Está dedicado a mi abuelo Epifanio; a Saturnina, mi madre; a Isaac, mi padre; a los Gutiérrez Morales y su quinta generación, a ellos por haberme dado el regalo de una niñez andina, ingente y feliz; por adentrarme al mundo de la realidad y la ficción del que ya no puedo ni quiero salir. Está dedicado a las mujeres de mi vida, a las que amé, y a las que dijeron amarme (a ellas con mayor justicia); a mis hermanos, a mis amigos y amigas de toda la vida por su intransigente apoyo y amistad. A mis compañeros de la Escuela de Escritura Creativa del Centro Cultural de la Universidad Católica, por su aliento, por su manía de ver en cada cuento siempre más allá de lo evidente. A la gente de Revuelta Editores: David Ballardo, Gabriel Ruiz-Ortega, por apostar a este libro. A Marco García Falcón que bendijo el manuscrito en el lugar menos literario del mundo: un gimnasio.

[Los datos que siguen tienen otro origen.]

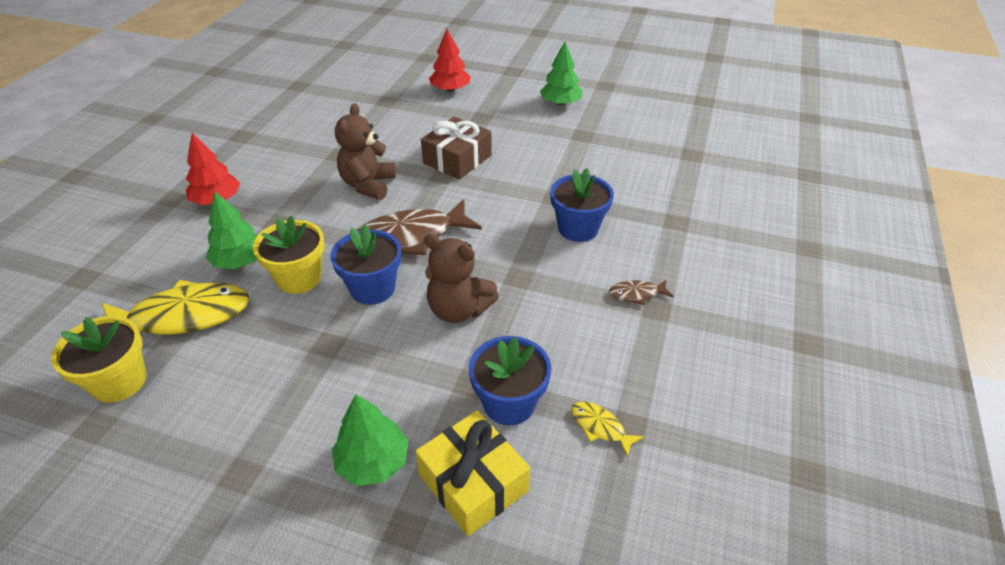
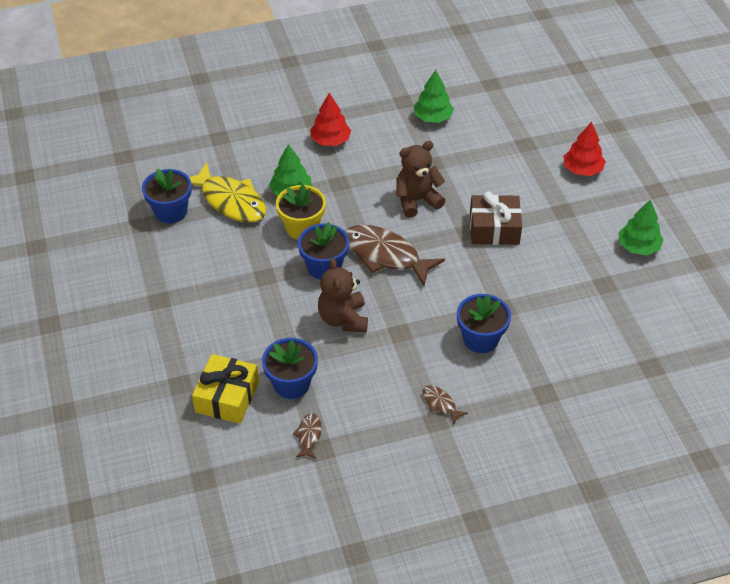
camera: 55 degrees right, 5 degrees up
(119, 381) = (171, 211): yellow flower pot -> blue flower pot
(373, 462) = (206, 347): green tree -> green tree (433, 117)
(600, 427) = (309, 435): yellow fish -> brown fish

Y de manera eterna a mis maestros de la Escuela de Escritura Creativa: Alonso Cueto e Iván Thays; gracias por su paciencia para conmigo, gracias por enseñarme que narrar historias es como resolver problemas de física: todo gira en torno a un conflicto y se está a la espera de un desenlace. Puede haber mil maneras de hacerlo, pero sólo una lo logra de manera clara, lógica y sencilla: sólo una es la ecuación exacta que describe el vuelo de una mariposa.